<<<<

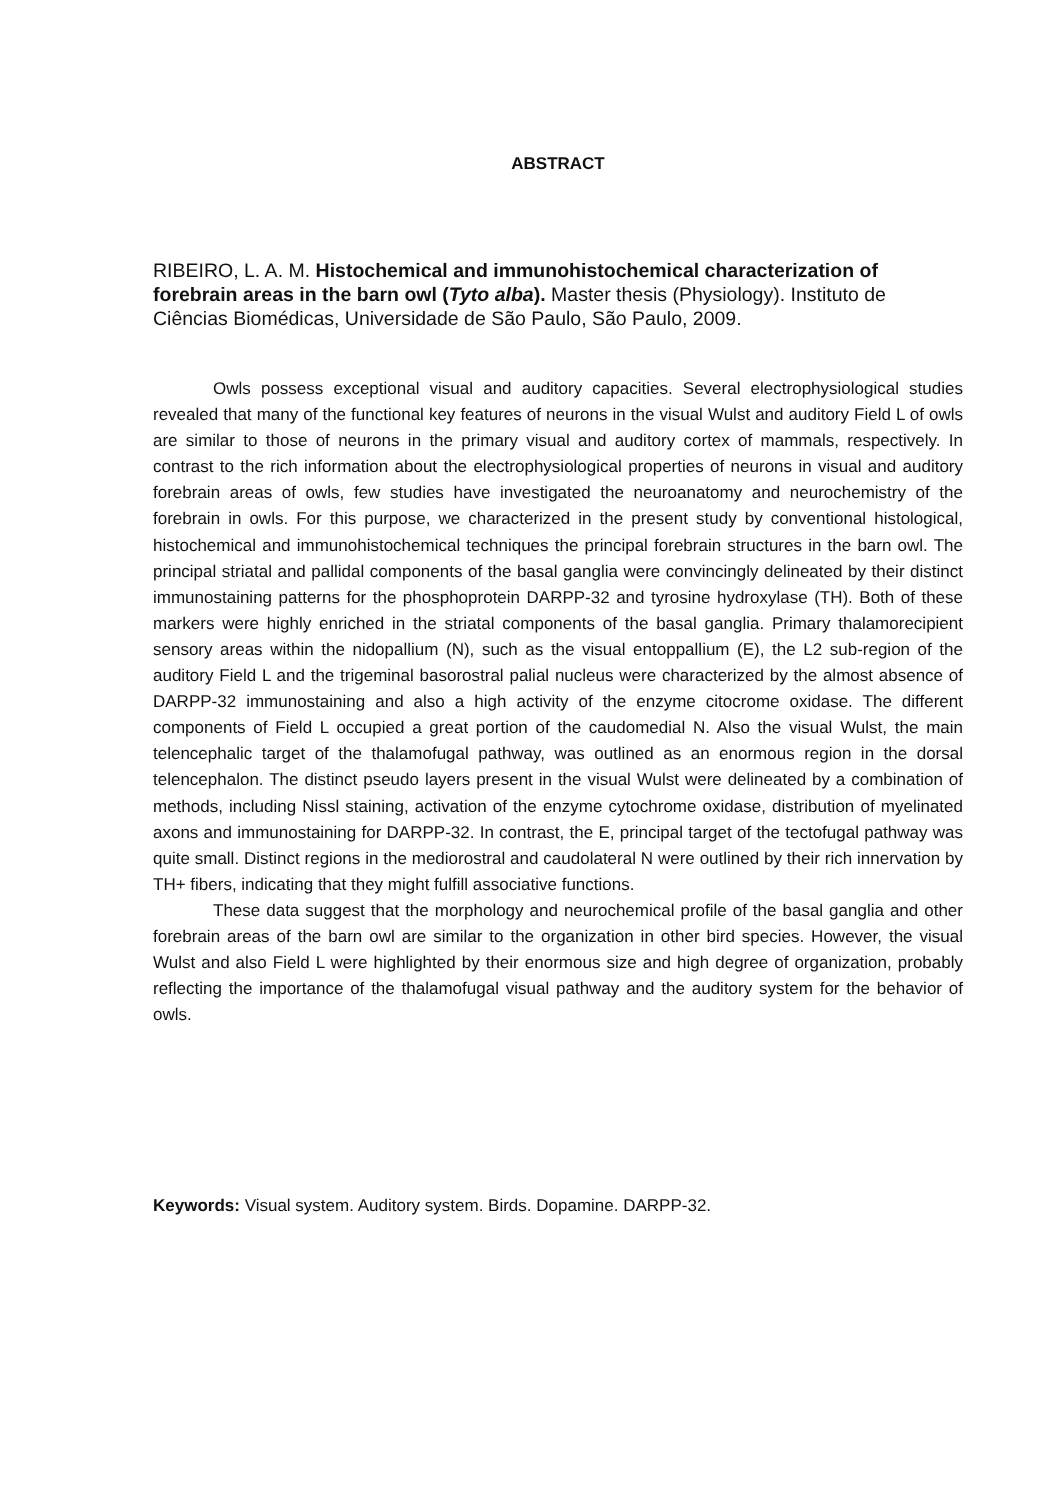ABSTRACT
RIBEIRO, L. A. M. Histochemical and immunohistochemical characterization of forebrain areas in the barn owl (Tyto alba). Master thesis (Physiology). Instituto de Ciências Biomédicas, Universidade de São Paulo, São Paulo, 2009.
Owls possess exceptional visual and auditory capacities. Several electrophysiological studies revealed that many of the functional key features of neurons in the visual Wulst and auditory Field L of owls are similar to those of neurons in the primary visual and auditory cortex of mammals, respectively. In contrast to the rich information about the electrophysiological properties of neurons in visual and auditory forebrain areas of owls, few studies have investigated the neuroanatomy and neurochemistry of the forebrain in owls. For this purpose, we characterized in the present study by conventional histological, histochemical and immunohistochemical techniques the principal forebrain structures in the barn owl. The principal striatal and pallidal components of the basal ganglia were convincingly delineated by their distinct immunostaining patterns for the phosphoprotein DARPP-32 and tyrosine hydroxylase (TH). Both of these markers were highly enriched in the striatal components of the basal ganglia. Primary thalamorecipient sensory areas within the nidopallium (N), such as the visual entoppallium (E), the L2 sub-region of the auditory Field L and the trigeminal basorostral palial nucleus were characterized by the almost absence of DARPP-32 immunostaining and also a high activity of the enzyme citocrome oxidase. The different components of Field L occupied a great portion of the caudomedial N. Also the visual Wulst, the main telencephalic target of the thalamofugal pathway, was outlined as an enormous region in the dorsal telencephalon. The distinct pseudo layers present in the visual Wulst were delineated by a combination of methods, including Nissl staining, activation of the enzyme cytochrome oxidase, distribution of myelinated axons and immunostaining for DARPP-32. In contrast, the E, principal target of the tectofugal pathway was quite small. Distinct regions in the mediorostral and caudolateral N were outlined by their rich innervation by TH+ fibers, indicating that they might fulfill associative functions.
These data suggest that the morphology and neurochemical profile of the basal ganglia and other forebrain areas of the barn owl are similar to the organization in other bird species. However, the visual Wulst and also Field L were highlighted by their enormous size and high degree of organization, probably reflecting the importance of the thalamofugal visual pathway and the auditory system for the behavior of owls.
Keywords: Visual system. Auditory system. Birds. Dopamine. DARPP-32.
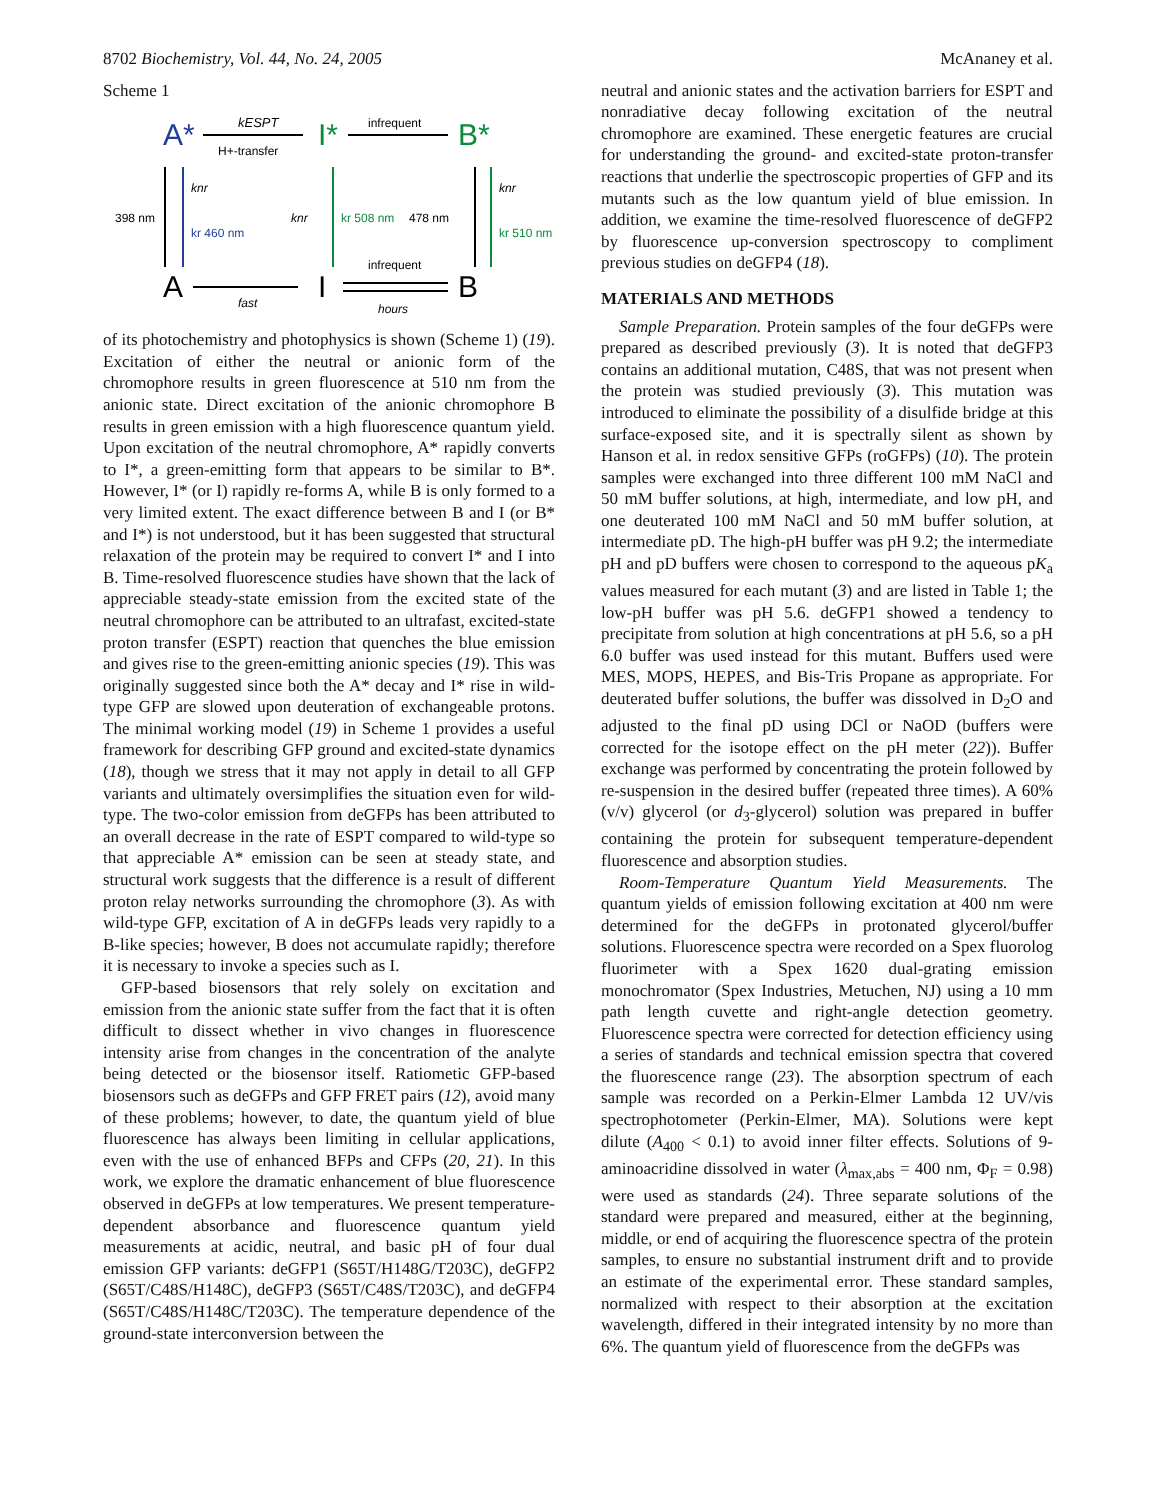8702 Biochemistry, Vol. 44, No. 24, 2005 McAnaney et al.
Scheme 1
A*
I*
B*
A
I
B
kESPT
H+-transfer
infrequent
fast
infrequent
hours
398 nm
knr
kr 460 nm
knr
kr 508 nm
478 nm
knr
kr 510 nm
of its photochemistry and photophysics is shown (Scheme 1) (19). Excitation of either the neutral or anionic form of the chromophore results in green fluorescence at 510 nm from the anionic state. Direct excitation of the anionic chromophore B results in green emission with a high fluorescence quantum yield. Upon excitation of the neutral chromophore, A* rapidly converts to I*, a green-emitting form that appears to be similar to B*. However, I* (or I) rapidly re-forms A, while B is only formed to a very limited extent. The exact difference between B and I (or B* and I*) is not understood, but it has been suggested that structural relaxation of the protein may be required to convert I* and I into B. Time-resolved fluorescence studies have shown that the lack of appreciable steady-state emission from the excited state of the neutral chromophore can be attributed to an ultrafast, excited-state proton transfer (ESPT) reaction that quenches the blue emission and gives rise to the green-emitting anionic species (19). This was originally suggested since both the A* decay and I* rise in wild-type GFP are slowed upon deuteration of exchangeable protons. The minimal working model (19) in Scheme 1 provides a useful framework for describing GFP ground and excited-state dynamics (18), though we stress that it may not apply in detail to all GFP variants and ultimately oversimplifies the situation even for wild-type. The two-color emission from deGFPs has been attributed to an overall decrease in the rate of ESPT compared to wild-type so that appreciable A* emission can be seen at steady state, and structural work suggests that the difference is a result of different proton relay networks surrounding the chromophore (3). As with wild-type GFP, excitation of A in deGFPs leads very rapidly to a B-like species; however, B does not accumulate rapidly; therefore it is necessary to invoke a species such as I.
GFP-based biosensors that rely solely on excitation and emission from the anionic state suffer from the fact that it is often difficult to dissect whether in vivo changes in fluorescence intensity arise from changes in the concentration of the analyte being detected or the biosensor itself. Ratiometic GFP-based biosensors such as deGFPs and GFP FRET pairs (12), avoid many of these problems; however, to date, the quantum yield of blue fluorescence has always been limiting in cellular applications, even with the use of enhanced BFPs and CFPs (20, 21). In this work, we explore the dramatic enhancement of blue fluorescence observed in deGFPs at low temperatures. We present temperature-dependent absorbance and fluorescence quantum yield measurements at acidic, neutral, and basic pH of four dual emission GFP variants: deGFP1 (S65T/H148G/T203C), deGFP2 (S65T/C48S/H148C), deGFP3 (S65T/C48S/T203C), and deGFP4 (S65T/C48S/H148C/T203C). The temperature dependence of the ground-state interconversion between the
neutral and anionic states and the activation barriers for ESPT and nonradiative decay following excitation of the neutral chromophore are examined. These energetic features are crucial for understanding the ground- and excited-state proton-transfer reactions that underlie the spectroscopic properties of GFP and its mutants such as the low quantum yield of blue emission. In addition, we examine the time-resolved fluorescence of deGFP2 by fluorescence up-conversion spectroscopy to compliment previous studies on deGFP4 (18).
MATERIALS AND METHODS
Sample Preparation. Protein samples of the four deGFPs were prepared as described previously (3). It is noted that deGFP3 contains an additional mutation, C48S, that was not present when the protein was studied previously (3). This mutation was introduced to eliminate the possibility of a disulfide bridge at this surface-exposed site, and it is spectrally silent as shown by Hanson et al. in redox sensitive GFPs (roGFPs) (10). The protein samples were exchanged into three different 100 mM NaCl and 50 mM buffer solutions, at high, intermediate, and low pH, and one deuterated 100 mM NaCl and 50 mM buffer solution, at intermediate pD. The high-pH buffer was pH 9.2; the intermediate pH and pD buffers were chosen to correspond to the aqueous pK<sub>a</sub> values measured for each mutant (3) and are listed in Table 1; the low-pH buffer was pH 5.6. deGFP1 showed a tendency to precipitate from solution at high concentrations at pH 5.6, so a pH 6.0 buffer was used instead for this mutant. Buffers used were MES, MOPS, HEPES, and Bis-Tris Propane as appropriate. For deuterated buffer solutions, the buffer was dissolved in D<sub>2</sub>O and adjusted to the final pD using DCl or NaOD (buffers were corrected for the isotope effect on the pH meter (22)). Buffer exchange was performed by concentrating the protein followed by re-suspension in the desired buffer (repeated three times). A 60% (v/v) glycerol (or d<sub>3</sub>-glycerol) solution was prepared in buffer containing the protein for subsequent temperature-dependent fluorescence and absorption studies.
Room-Temperature Quantum Yield Measurements. The quantum yields of emission following excitation at 400 nm were determined for the deGFPs in protonated glycerol/buffer solutions. Fluorescence spectra were recorded on a Spex fluorolog fluorimeter with a Spex 1620 dual-grating emission monochromator (Spex Industries, Metuchen, NJ) using a 10 mm path length cuvette and right-angle detection geometry. Fluorescence spectra were corrected for detection efficiency using a series of standards and technical emission spectra that covered the fluorescence range (23). The absorption spectrum of each sample was recorded on a Perkin-Elmer Lambda 12 UV/vis spectrophotometer (Perkin-Elmer, MA). Solutions were kept dilute (A<sub>400</sub> < 0.1) to avoid inner filter effects. Solutions of 9-aminoacridine dissolved in water (λ<sub>max,abs</sub> = 400 nm, Φ<sub>F</sub> = 0.98) were used as standards (24). Three separate solutions of the standard were prepared and measured, either at the beginning, middle, or end of acquiring the fluorescence spectra of the protein samples, to ensure no substantial instrument drift and to provide an estimate of the experimental error. These standard samples, normalized with respect to their absorption at the excitation wavelength, differed in their integrated intensity by no more than 6%. The quantum yield of fluorescence from the deGFPs was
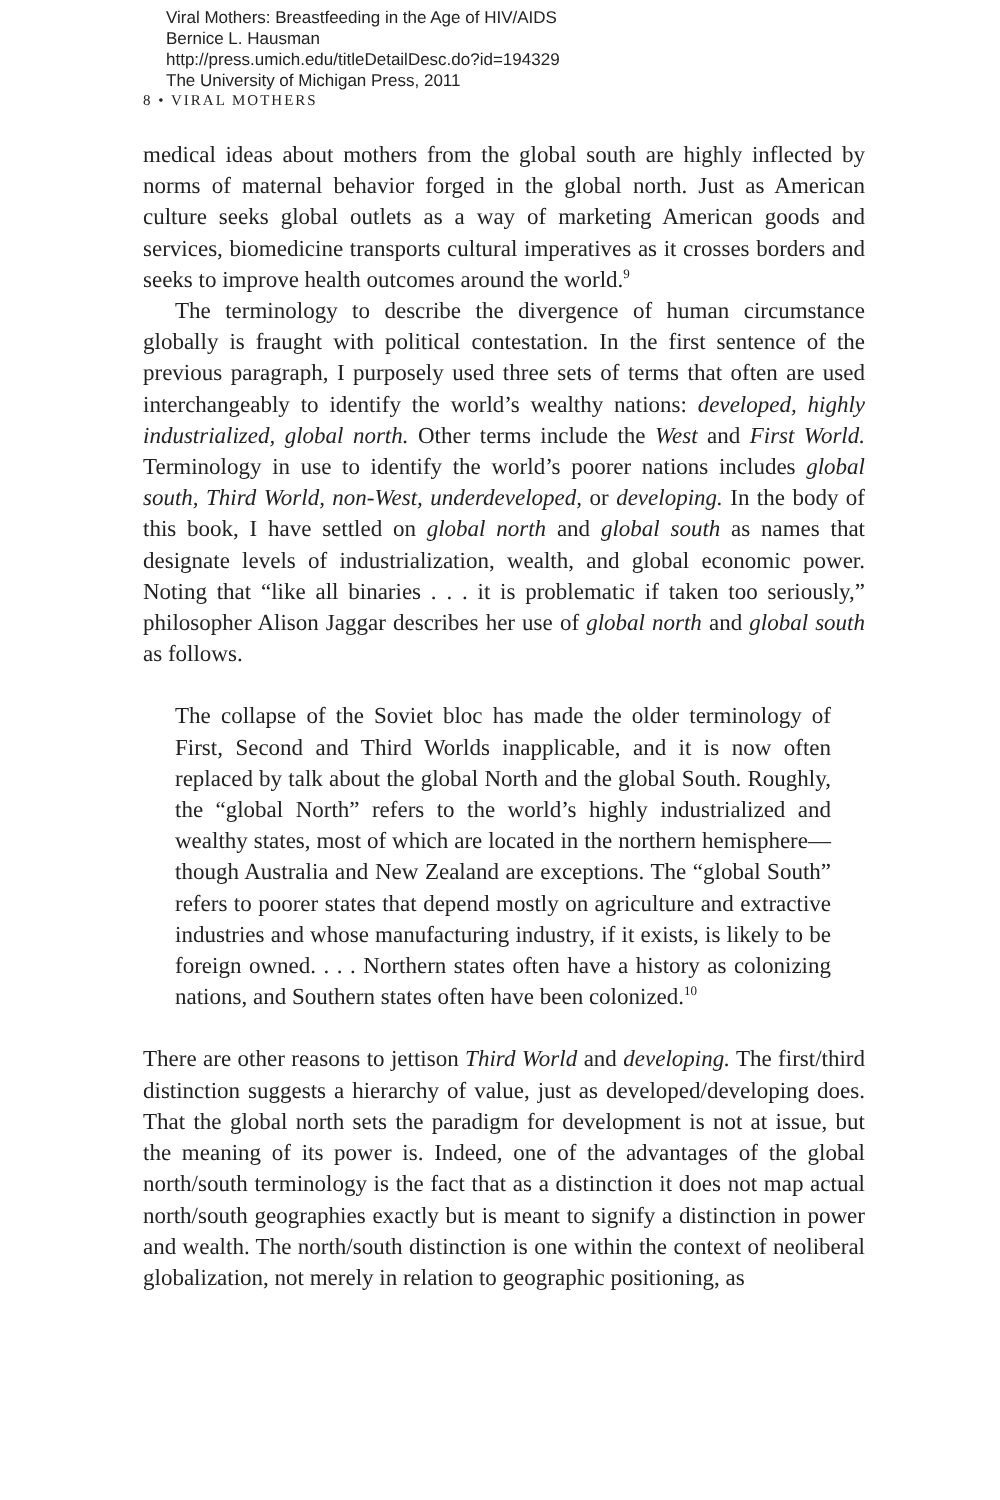Viral Mothers: Breastfeeding in the Age of HIV/AIDS
Bernice L. Hausman
http://press.umich.edu/titleDetailDesc.do?id=194329
The University of Michigan Press, 2011
8 • VIRAL MOTHERS
medical ideas about mothers from the global south are highly inflected by norms of maternal behavior forged in the global north. Just as American culture seeks global outlets as a way of marketing American goods and services, biomedicine transports cultural imperatives as it crosses borders and seeks to improve health outcomes around the world.<sup>9</sup>
The terminology to describe the divergence of human circumstance globally is fraught with political contestation. In the first sentence of the previous paragraph, I purposely used three sets of terms that often are used interchangeably to identify the world’s wealthy nations: developed, highly industrialized, global north. Other terms include the West and First World. Terminology in use to identify the world’s poorer nations includes global south, Third World, non-West, underdeveloped, or developing. In the body of this book, I have settled on global north and global south as names that designate levels of industrialization, wealth, and global economic power. Noting that “like all binaries . . . it is problematic if taken too seriously,” philosopher Alison Jaggar describes her use of global north and global south as follows.
The collapse of the Soviet bloc has made the older terminology of First, Second and Third Worlds inapplicable, and it is now often replaced by talk about the global North and the global South. Roughly, the “global North” refers to the world’s highly industrialized and wealthy states, most of which are located in the northern hemisphere—though Australia and New Zealand are exceptions. The “global South” refers to poorer states that depend mostly on agriculture and extractive industries and whose manufacturing industry, if it exists, is likely to be foreign owned. . . . Northern states often have a history as colonizing nations, and Southern states often have been colonized.<sup>10</sup>
There are other reasons to jettison Third World and developing. The first/third distinction suggests a hierarchy of value, just as developed/developing does. That the global north sets the paradigm for development is not at issue, but the meaning of its power is. Indeed, one of the advantages of the global north/south terminology is the fact that as a distinction it does not map actual north/south geographies exactly but is meant to signify a distinction in power and wealth. The north/south distinction is one within the context of neoliberal globalization, not merely in relation to geographic positioning, as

>>>>

ACTIVITY -
From the listing, copy each line containing the word "nations".

WORKED SOLUTION -
The terminology to describe the divergence of human circumstance globally is fraught with political contestation. In the first sentence of the previous paragraph, I purposely used three sets of terms that often are used interchangeably to identify the world’s wealthy nations: developed, highly industrialized, global north. Other terms include the West and First World. Terminology in use to identify the world’s poorer nations includes global south, Third World, non-West, underdeveloped, or developing. In the body of this book, I have settled on global north and global south as names that designate levels of industrialization, wealth, and global economic power. Noting that “like all binaries . . . it is problematic if taken too seriously,” philosopher Alison Jaggar describes her use of global north and global south as follows.
The collapse of the Soviet bloc has made the older terminology of First, Second and Third Worlds inapplicable, and it is now often replaced by talk about the global North and the global South. Roughly, the “global North” refers to the world’s highly industrialized and wealthy states, most of which are located in the northern hemisphere—though Australia and New Zealand are exceptions. The “global South” refers to poorer states that depend mostly on agriculture and extractive industries and whose manufacturing industry, if it exists, is likely to be foreign owned. . . . Northern states often have a history as colonizing nations, and Southern states often have been colonized.<sup>10</sup>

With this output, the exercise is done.